_PROBLEM STATEMENT_
Could you repeat the records shown below exactly as written?
(LISTED ENTRIES begins)
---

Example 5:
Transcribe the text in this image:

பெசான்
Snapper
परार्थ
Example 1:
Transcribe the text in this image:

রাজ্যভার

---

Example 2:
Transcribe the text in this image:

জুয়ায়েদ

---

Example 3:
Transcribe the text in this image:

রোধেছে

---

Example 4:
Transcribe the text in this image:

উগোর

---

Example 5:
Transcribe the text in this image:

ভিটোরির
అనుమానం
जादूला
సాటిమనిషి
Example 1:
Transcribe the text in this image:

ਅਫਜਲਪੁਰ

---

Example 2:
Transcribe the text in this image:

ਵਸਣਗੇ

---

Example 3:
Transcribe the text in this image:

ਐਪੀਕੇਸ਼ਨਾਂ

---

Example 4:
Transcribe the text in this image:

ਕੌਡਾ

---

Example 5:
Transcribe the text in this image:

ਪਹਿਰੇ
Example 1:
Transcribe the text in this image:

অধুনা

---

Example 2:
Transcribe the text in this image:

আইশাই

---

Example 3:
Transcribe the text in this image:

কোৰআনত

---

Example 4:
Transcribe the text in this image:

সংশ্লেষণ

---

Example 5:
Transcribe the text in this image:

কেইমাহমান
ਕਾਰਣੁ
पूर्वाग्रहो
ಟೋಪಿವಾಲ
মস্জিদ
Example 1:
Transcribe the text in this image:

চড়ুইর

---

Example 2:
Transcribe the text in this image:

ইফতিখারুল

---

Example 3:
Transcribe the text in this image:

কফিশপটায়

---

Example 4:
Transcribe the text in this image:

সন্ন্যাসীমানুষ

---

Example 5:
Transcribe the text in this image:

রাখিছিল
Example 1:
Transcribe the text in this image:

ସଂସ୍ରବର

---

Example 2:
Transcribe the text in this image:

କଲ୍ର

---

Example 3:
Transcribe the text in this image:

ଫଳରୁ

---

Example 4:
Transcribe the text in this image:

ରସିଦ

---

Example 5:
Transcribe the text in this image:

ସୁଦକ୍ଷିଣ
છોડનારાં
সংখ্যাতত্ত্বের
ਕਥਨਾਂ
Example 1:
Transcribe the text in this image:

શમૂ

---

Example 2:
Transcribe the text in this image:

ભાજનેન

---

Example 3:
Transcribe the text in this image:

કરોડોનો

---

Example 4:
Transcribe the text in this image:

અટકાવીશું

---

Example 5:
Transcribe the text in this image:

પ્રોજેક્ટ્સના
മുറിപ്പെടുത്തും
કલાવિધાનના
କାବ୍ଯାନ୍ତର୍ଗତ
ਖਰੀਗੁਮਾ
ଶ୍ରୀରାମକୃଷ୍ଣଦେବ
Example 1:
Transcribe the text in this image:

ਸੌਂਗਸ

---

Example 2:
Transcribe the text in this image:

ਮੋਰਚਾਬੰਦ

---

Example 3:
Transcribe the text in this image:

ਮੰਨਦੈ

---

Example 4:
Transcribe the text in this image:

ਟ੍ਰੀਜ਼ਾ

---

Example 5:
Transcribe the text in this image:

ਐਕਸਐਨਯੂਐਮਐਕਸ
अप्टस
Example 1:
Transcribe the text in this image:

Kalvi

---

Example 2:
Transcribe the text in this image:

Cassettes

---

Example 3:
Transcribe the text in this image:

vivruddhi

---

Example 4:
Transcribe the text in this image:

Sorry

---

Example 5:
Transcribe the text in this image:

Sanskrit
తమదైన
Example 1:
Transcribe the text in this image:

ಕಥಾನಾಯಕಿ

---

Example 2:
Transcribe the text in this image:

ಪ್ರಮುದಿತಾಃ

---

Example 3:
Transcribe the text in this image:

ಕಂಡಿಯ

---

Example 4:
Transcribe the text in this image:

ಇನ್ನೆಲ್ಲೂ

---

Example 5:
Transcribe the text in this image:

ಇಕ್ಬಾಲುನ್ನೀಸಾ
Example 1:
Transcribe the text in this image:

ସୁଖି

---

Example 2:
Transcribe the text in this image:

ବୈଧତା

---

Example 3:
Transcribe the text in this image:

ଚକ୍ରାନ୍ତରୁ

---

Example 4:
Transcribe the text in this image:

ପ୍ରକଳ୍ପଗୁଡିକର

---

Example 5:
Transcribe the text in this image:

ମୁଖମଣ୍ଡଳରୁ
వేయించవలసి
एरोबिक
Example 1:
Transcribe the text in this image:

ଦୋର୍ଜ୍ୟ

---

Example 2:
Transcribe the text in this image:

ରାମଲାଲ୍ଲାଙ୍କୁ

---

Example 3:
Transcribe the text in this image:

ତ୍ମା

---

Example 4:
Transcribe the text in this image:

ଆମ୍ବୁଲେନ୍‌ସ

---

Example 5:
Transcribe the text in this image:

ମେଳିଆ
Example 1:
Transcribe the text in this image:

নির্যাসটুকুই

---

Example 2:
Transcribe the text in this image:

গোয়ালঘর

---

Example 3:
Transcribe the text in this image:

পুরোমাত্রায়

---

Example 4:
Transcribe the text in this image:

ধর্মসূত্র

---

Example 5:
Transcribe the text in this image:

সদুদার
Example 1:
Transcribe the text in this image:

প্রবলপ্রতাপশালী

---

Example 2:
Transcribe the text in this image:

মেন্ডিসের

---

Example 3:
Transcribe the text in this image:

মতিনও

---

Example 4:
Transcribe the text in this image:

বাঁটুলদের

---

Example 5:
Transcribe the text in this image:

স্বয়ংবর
(LISTED ENTRIES ends)
_EXERCISE RESULT_
---

Example 5:
Transcribe the text in this image:

பெசான்
Snapper
परार्थ
Example 1:
Transcribe the text in this image:

রাজ্যভার

---

Example 2:
Transcribe the text in this image:

জুয়ায়েদ

---

Example 3:
Transcribe the text in this image:

রোধেছে

---

Example 4:
Transcribe the text in this image:

উগোর

---

Example 5:
Transcribe the text in this image:

ভিটোরির
అనుమానం
जादूला
సాటిమనిషి
Example 1:
Transcribe the text in this image:

ਅਫਜਲਪੁਰ

---

Example 2:
Transcribe the text in this image:

ਵਸਣਗੇ

---

Example 3:
Transcribe the text in this image:

ਐਪੀਕੇਸ਼ਨਾਂ

---

Example 4:
Transcribe the text in this image:

ਕੌਡਾ

---

Example 5:
Transcribe the text in this image:

ਪਹਿਰੇ
Example 1:
Transcribe the text in this image:

অধুনা

---

Example 2:
Transcribe the text in this image:

আইশাই

---

Example 3:
Transcribe the text in this image:

কোৰআনত

---

Example 4:
Transcribe the text in this image:

সংশ্লেষণ

---

Example 5:
Transcribe the text in this image:

কেইমাহমান
ਕਾਰਣੁ
पूर्वाग्रहो
ಟೋಪಿವಾಲ
মস্জিদ
Example 1:
Transcribe the text in this image:

চড়ুইর

---

Example 2:
Transcribe the text in this image:

ইফতিখারুল

---

Example 3:
Transcribe the text in this image:

কফিশপটায়

---

Example 4:
Transcribe the text in this image:

সন্ন্যাসীমানুষ

---

Example 5:
Transcribe the text in this image:

রাখিছিল
Example 1:
Transcribe the text in this image:

ସଂସ୍ରବର

---

Example 2:
Transcribe the text in this image:

କଲ୍ର

---

Example 3:
Transcribe the text in this image:

ଫଳରୁ

---

Example 4:
Transcribe the text in this image:

ରସିଦ

---

Example 5:
Transcribe the text in this image:

ସୁଦକ୍ଷିଣ
છોડનારાં
সংখ্যাতত্ত্বের
ਕਥਨਾਂ
Example 1:
Transcribe the text in this image:

શમૂ

---

Example 2:
Transcribe the text in this image:

ભાજનેન

---

Example 3:
Transcribe the text in this image:

કરોડોનો

---

Example 4:
Transcribe the text in this image:

અટકાવીશું

---

Example 5:
Transcribe the text in this image:

પ્રોજેક્ટ્સના
മുറിപ്പെടുത്തും
કલાવિધાનના
କାବ୍ଯାନ୍ତର୍ଗତ
ਖਰੀਗੁਮਾ
ଶ୍ରୀରାମକୃଷ୍ଣଦେବ
Example 1:
Transcribe the text in this image:

ਸੌਂਗਸ

---

Example 2:
Transcribe the text in this image:

ਮੋਰਚਾਬੰਦ

---

Example 3:
Transcribe the text in this image:

ਮੰਨਦੈ

---

Example 4:
Transcribe the text in this image:

ਟ੍ਰੀਜ਼ਾ

---

Example 5:
Transcribe the text in this image:

ਐਕਸਐਨਯੂਐਮਐਕਸ
अप्टस
Example 1:
Transcribe the text in this image:

Kalvi

---

Example 2:
Transcribe the text in this image:

Cassettes

---

Example 3:
Transcribe the text in this image:

vivruddhi

---

Example 4:
Transcribe the text in this image:

Sorry

---

Example 5:
Transcribe the text in this image:

Sanskrit
తమదైన
Example 1:
Transcribe the text in this image:

ಕಥಾನಾಯಕಿ

---

Example 2:
Transcribe the text in this image:

ಪ್ರಮುದಿತಾಃ

---

Example 3:
Transcribe the text in this image:

ಕಂಡಿಯ

---

Example 4:
Transcribe the text in this image:

ಇನ್ನೆಲ್ಲೂ

---

Example 5:
Transcribe the text in this image:

ಇಕ್ಬಾಲುನ್ನೀಸಾ
Example 1:
Transcribe the text in this image:

ସୁଖି

---

Example 2:
Transcribe the text in this image:

ବୈଧତା

---

Example 3:
Transcribe the text in this image:

ଚକ୍ରାନ୍ତରୁ

---

Example 4:
Transcribe the text in this image:

ପ୍ରକଳ୍ପଗୁଡିକର

---

Example 5:
Transcribe the text in this image:

ମୁଖମଣ୍ଡଳରୁ
వేయించవలసి
एरोबिक
Example 1:
Transcribe the text in this image:

ଦୋର୍ଜ୍ୟ

---

Example 2:
Transcribe the text in this image:

ରାମଲାଲ୍ଲାଙ୍କୁ

---

Example 3:
Transcribe the text in this image:

ତ୍ମା

---

Example 4:
Transcribe the text in this image:

ଆମ୍ବୁଲେନ୍‌ସ

---

Example 5:
Transcribe the text in this image:

ମେଳିଆ
Example 1:
Transcribe the text in this image:

নির্যাসটুকুই

---

Example 2:
Transcribe the text in this image:

গোয়ালঘর

---

Example 3:
Transcribe the text in this image:

পুরোমাত্রায়

---

Example 4:
Transcribe the text in this image:

ধর্মসূত্র

---

Example 5:
Transcribe the text in this image:

সদুদার
Example 1:
Transcribe the text in this image:

প্রবলপ্রতাপশালী

---

Example 2:
Transcribe the text in this image:

মেন্ডিসের

---

Example 3:
Transcribe the text in this image:

মতিনও

---

Example 4:
Transcribe the text in this image:

বাঁটুলদের

---

Example 5:
Transcribe the text in this image:

স্বয়ংবর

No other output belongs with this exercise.